## INSTRUCTIONS FOR THE TASK
Please return every line of the items below as a JSON list of strings, one string per line, with blank lines left out.
--- START DATA FOR THIS EXERCISE ---
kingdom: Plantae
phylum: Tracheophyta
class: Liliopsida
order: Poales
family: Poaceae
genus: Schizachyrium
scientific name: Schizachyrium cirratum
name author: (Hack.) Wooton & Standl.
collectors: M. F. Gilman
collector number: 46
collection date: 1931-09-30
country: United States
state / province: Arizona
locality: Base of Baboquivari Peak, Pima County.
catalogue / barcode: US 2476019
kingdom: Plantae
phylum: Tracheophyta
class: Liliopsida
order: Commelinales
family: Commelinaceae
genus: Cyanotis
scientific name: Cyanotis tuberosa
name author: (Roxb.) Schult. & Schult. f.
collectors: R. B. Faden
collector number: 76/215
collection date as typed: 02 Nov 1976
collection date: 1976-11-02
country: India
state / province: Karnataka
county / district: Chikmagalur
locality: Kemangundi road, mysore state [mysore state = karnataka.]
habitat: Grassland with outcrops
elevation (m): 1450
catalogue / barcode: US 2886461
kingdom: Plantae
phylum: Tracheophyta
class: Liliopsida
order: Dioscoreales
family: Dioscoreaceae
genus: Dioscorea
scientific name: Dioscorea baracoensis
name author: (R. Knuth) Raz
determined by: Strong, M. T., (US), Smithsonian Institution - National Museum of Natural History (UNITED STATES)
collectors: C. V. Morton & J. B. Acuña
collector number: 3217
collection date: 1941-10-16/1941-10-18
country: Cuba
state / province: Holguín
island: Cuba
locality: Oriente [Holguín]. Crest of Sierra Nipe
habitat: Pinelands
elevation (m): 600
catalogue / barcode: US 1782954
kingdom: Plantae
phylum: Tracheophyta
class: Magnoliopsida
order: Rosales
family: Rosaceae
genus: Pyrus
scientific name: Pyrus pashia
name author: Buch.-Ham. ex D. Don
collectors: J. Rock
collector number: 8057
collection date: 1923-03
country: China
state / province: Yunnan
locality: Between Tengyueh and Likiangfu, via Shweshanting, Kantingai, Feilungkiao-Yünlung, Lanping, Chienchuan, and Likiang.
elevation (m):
--- END DATA FOR THIS EXERCISE ---
## EXERCISE RESULT
[
  "kingdom: Plantae",
  "phylum: Tracheophyta",
  "class: Liliopsida",
  "order: Poales",
  "family: Poaceae",
  "genus: Schizachyrium",
  "scientific name: Schizachyrium cirratum",
  "name author: (Hack.) Wooton & Standl.",
  "collectors: M. F. Gilman",
  "collector number: 46",
  "collection date: 1931-09-30",
  "country: United States",
  "state / province: Arizona",
  "locality: Base of Baboquivari Peak, Pima County.",
  "catalogue / barcode: US 2476019",
  "kingdom: Plantae",
  "phylum: Tracheophyta",
  "class: Liliopsida",
  "order: Commelinales",
  "family: Commelinaceae",
  "genus: Cyanotis",
  "scientific name: Cyanotis tuberosa",
  "name author: (Roxb.) Schult. & Schult. f.",
  "collectors: R. B. Faden",
  "collector number: 76/215",
  "collection date as typed: 02 Nov 1976",
  "collection date: 1976-11-02",
  "country: India",
  "state / province: Karnataka",
  "county / district: Chikmagalur",
  "locality: Kemangundi road, mysore state [mysore state = karnataka.]",
  "habitat: Grassland with outcrops",
  "elevation (m): 1450",
  "catalogue / barcode: US 2886461",
  "kingdom: Plantae",
  "phylum: Tracheophyta",
  "class: Liliopsida",
  "order: Dioscoreales",
  "family: Dioscoreaceae",
  "genus: Dioscorea",
  "scientific name: Dioscorea baracoensis",
  "name author: (R. Knuth) Raz",
  "determined by: Strong, M. T., (US), Smithsonian Institution - National Museum of Natural History (UNITED STATES)",
  "collectors: C. V. Morton & J. B. Acuña",
  "collector number: 3217",
  "collection date: 1941-10-16/1941-10-18",
  "country: Cuba",
  "state / province: Holguín",
  "island: Cuba",
  "locality: Oriente [Holguín]. Crest of Sierra Nipe",
  "habitat: Pinelands",
  "elevation (m): 600",
  "catalogue / barcode: US 1782954",
  "kingdom: Plantae",
  "phylum: Tracheophyta",
  "class: Magnoliopsida",
  "order: Rosales",
  "family: Rosaceae",
  "genus: Pyrus",
  "scientific name: Pyrus pashia",
  "name author: Buch.-Ham. ex D. Don",
  "collectors: J. Rock",
  "collector number: 8057",
  "collection date: 1923-03",
  "country: China",
  "state / province: Yunnan",
  "locality: Between Tengyueh and Likiangfu, via Shweshanting, Kantingai, Feilungkiao-Yünlung, Lanping, Chienchuan, and Likiang.",
  "elevation (m):"
]